PROVIDED DATA ▸
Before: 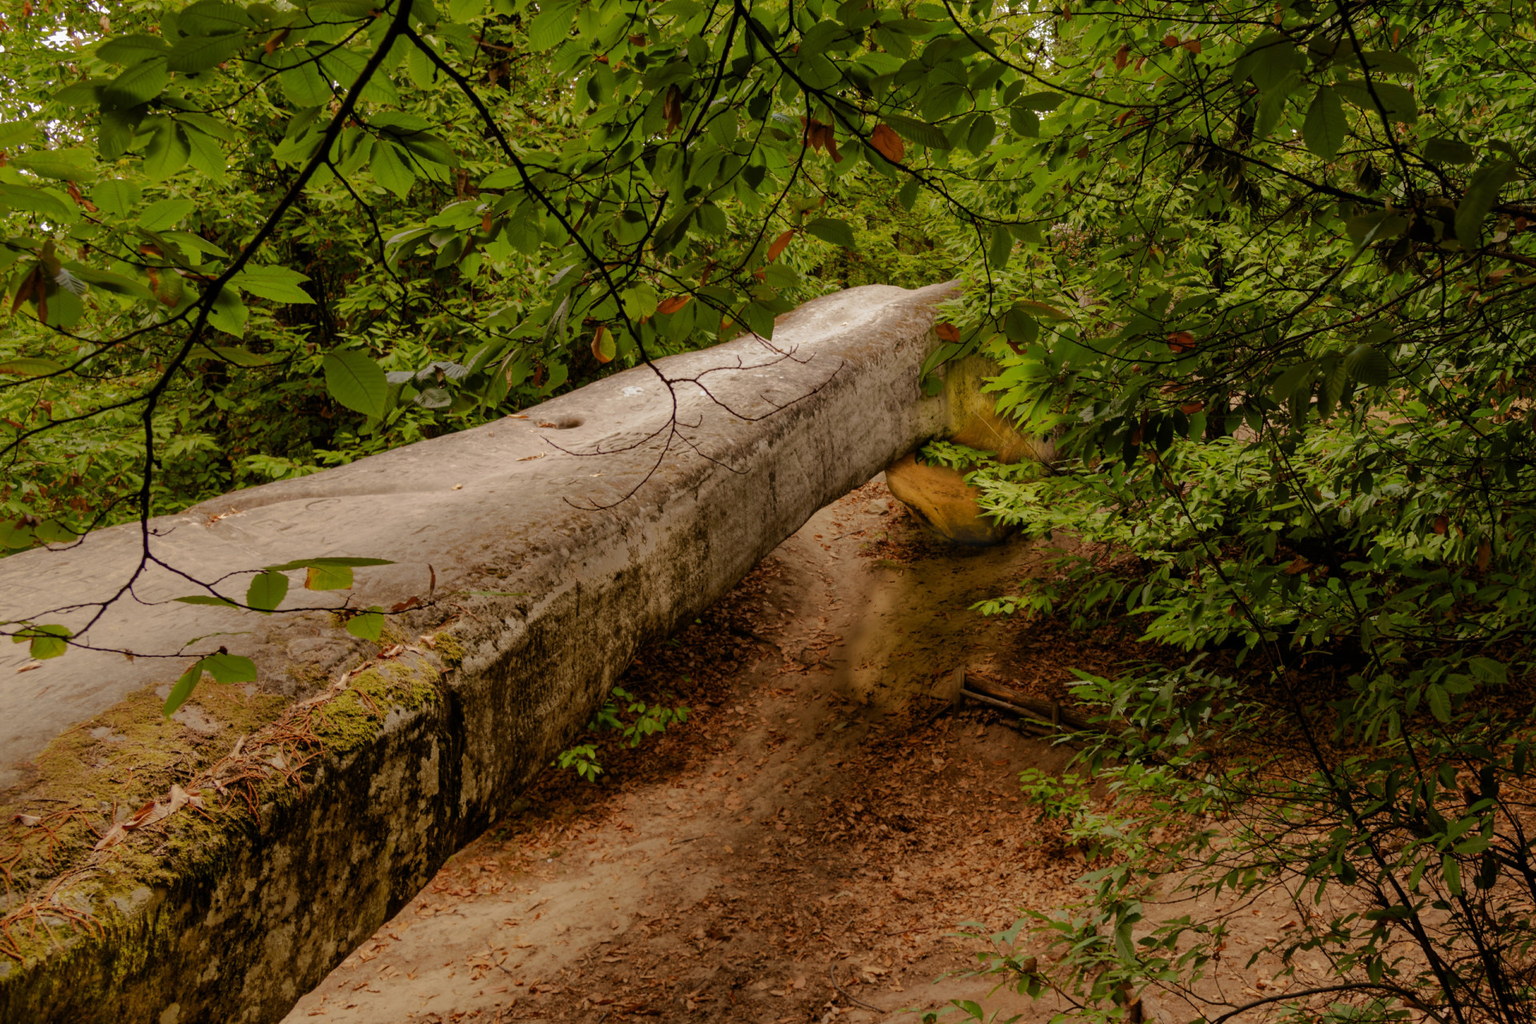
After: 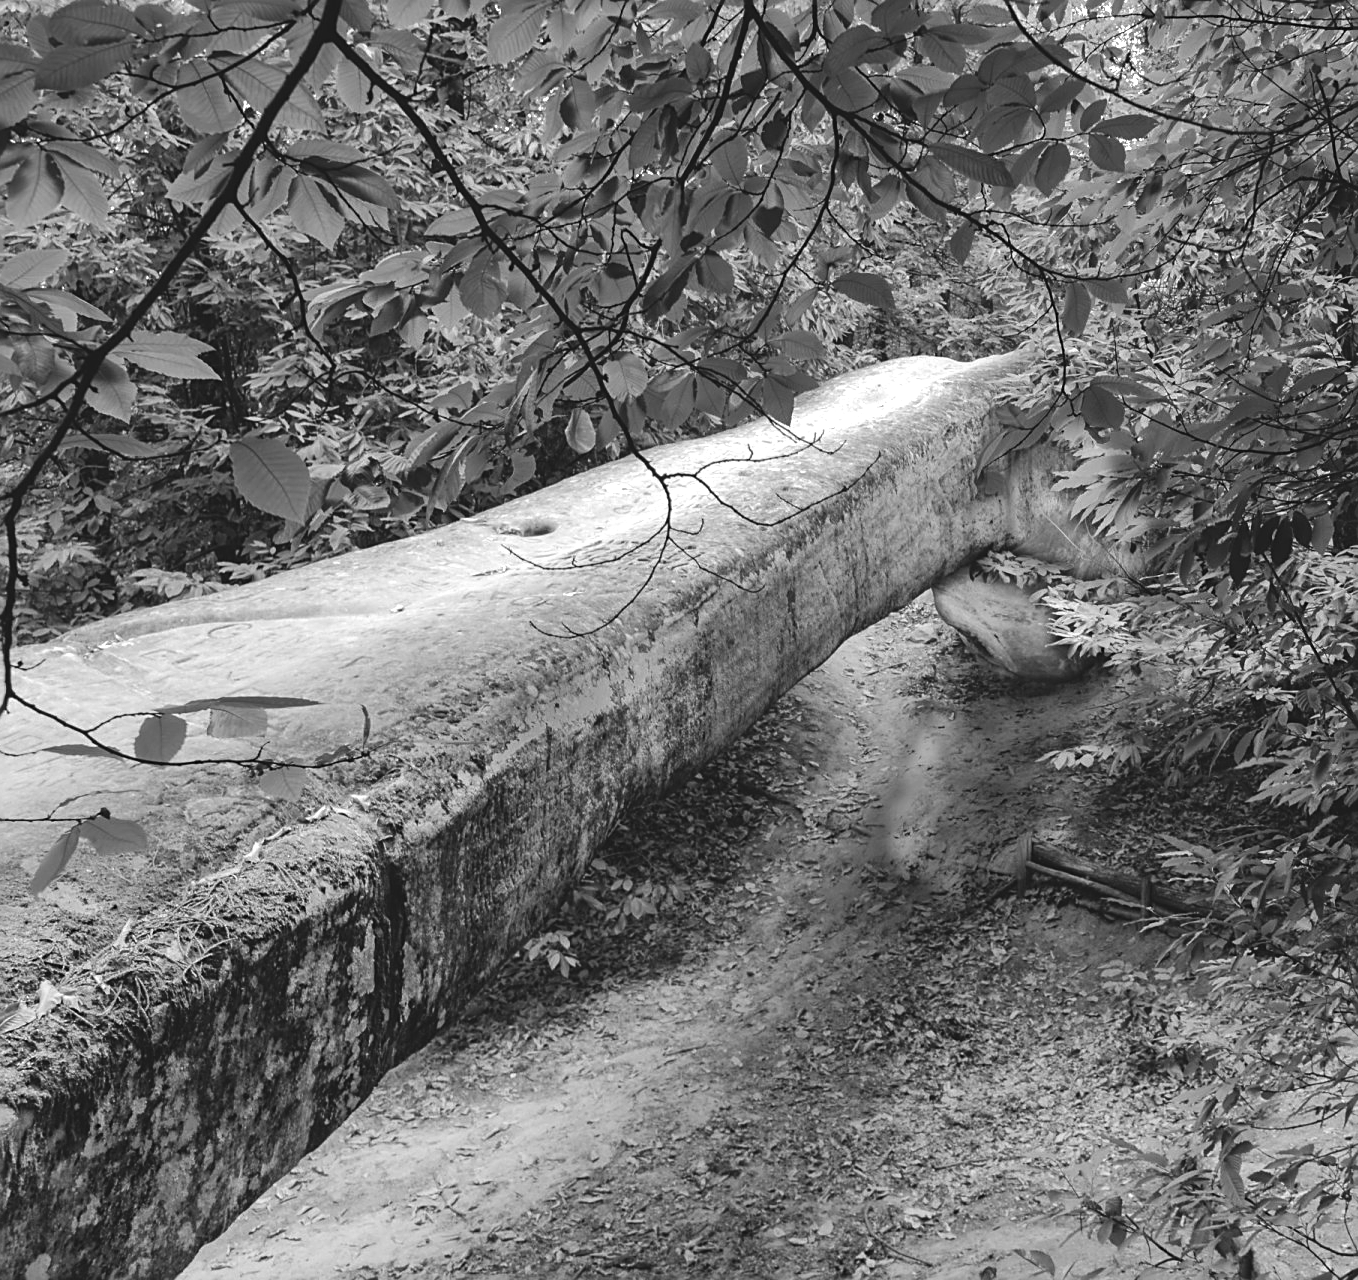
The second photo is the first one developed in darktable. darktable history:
exposure: black level correction -0.006, exposure 1 EV, compensate highlight preservation false
crop and rotate: left 9.067%, right 20.197%
color calibration: output gray [0.714, 0.278, 0, 0], illuminant same as pipeline (D50), adaptation XYZ, x 0.346, y 0.358, temperature 5020.55 K
sharpen: on, module defaults
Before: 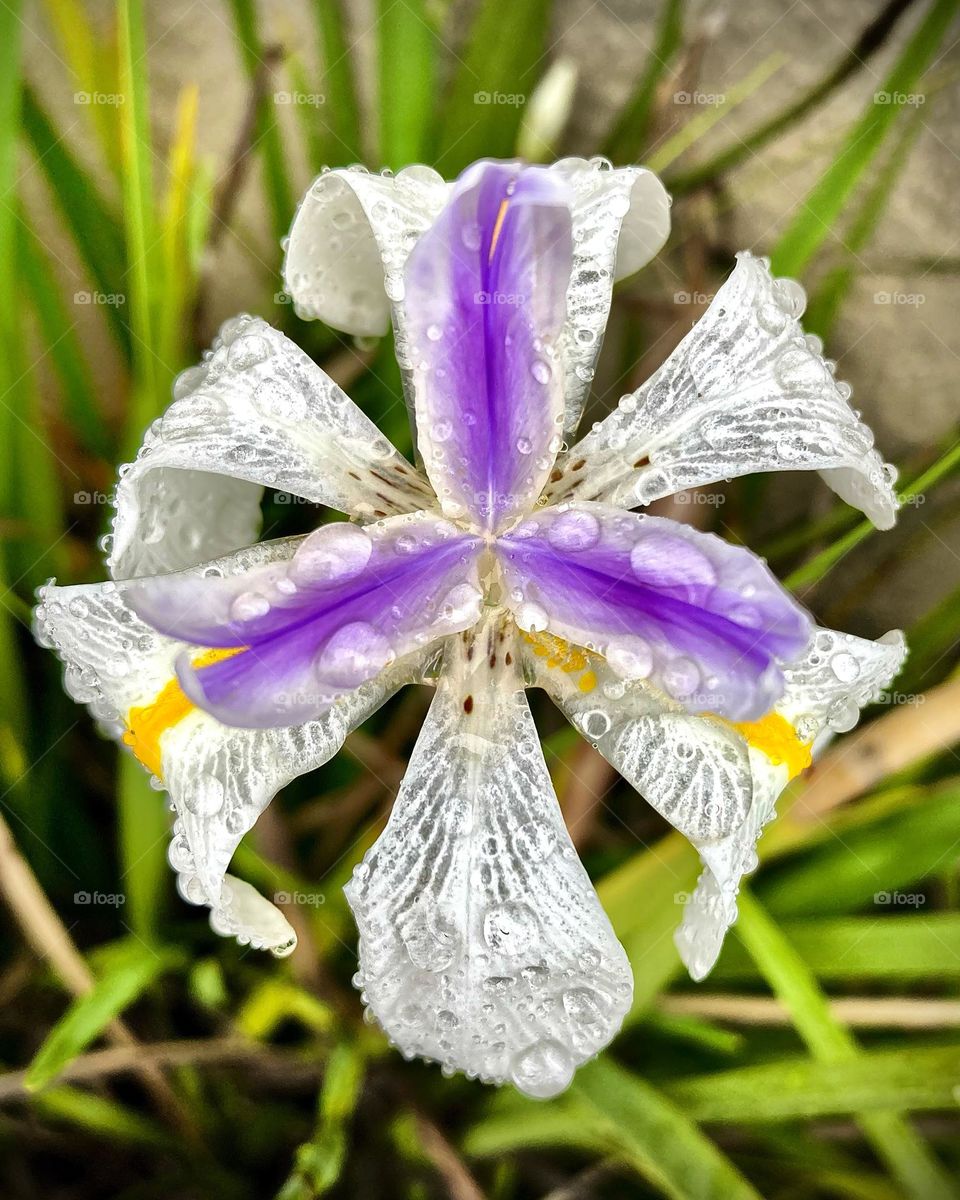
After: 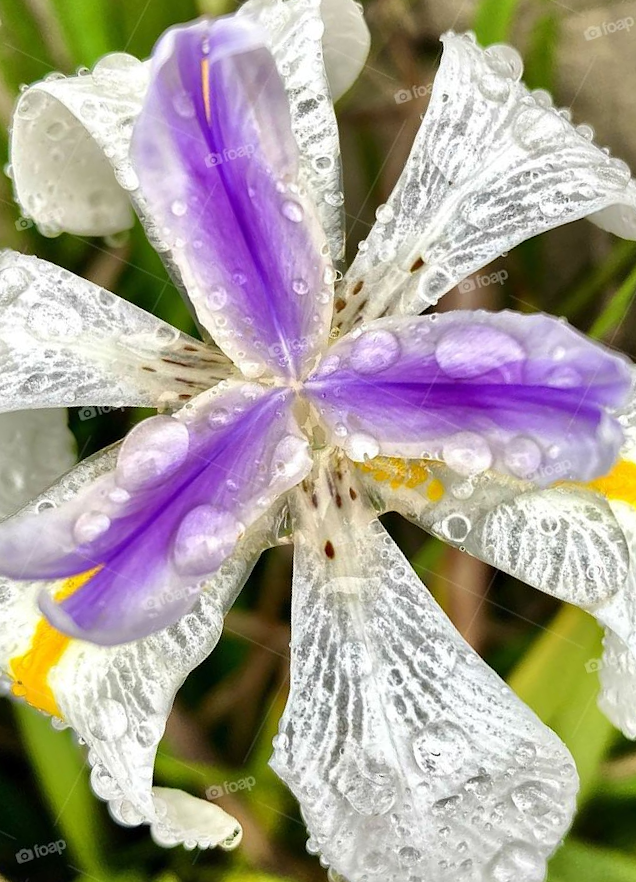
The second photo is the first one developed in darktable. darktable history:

TASK REQUIREMENTS ▸
Could you lay out every line of the listing above as a numbered list, with blank lines skipped and the pictures left out?

THE REPLY ▸
1. Before: 
2. After: 
3. The second photo is the first one developed in darktable. darktable history:
4. exposure: black level correction -0.006, exposure 1 EV, compensate highlight preservation false
5. crop and rotate: left 9.067%, right 20.197%
6. color calibration: output gray [0.714, 0.278, 0, 0], illuminant same as pipeline (D50), adaptation XYZ, x 0.346, y 0.358, temperature 5020.55 K
7. sharpen: on, module defaults
8. Before: 
9. After: 
10. The second photo is the first one developed in darktable. darktable history:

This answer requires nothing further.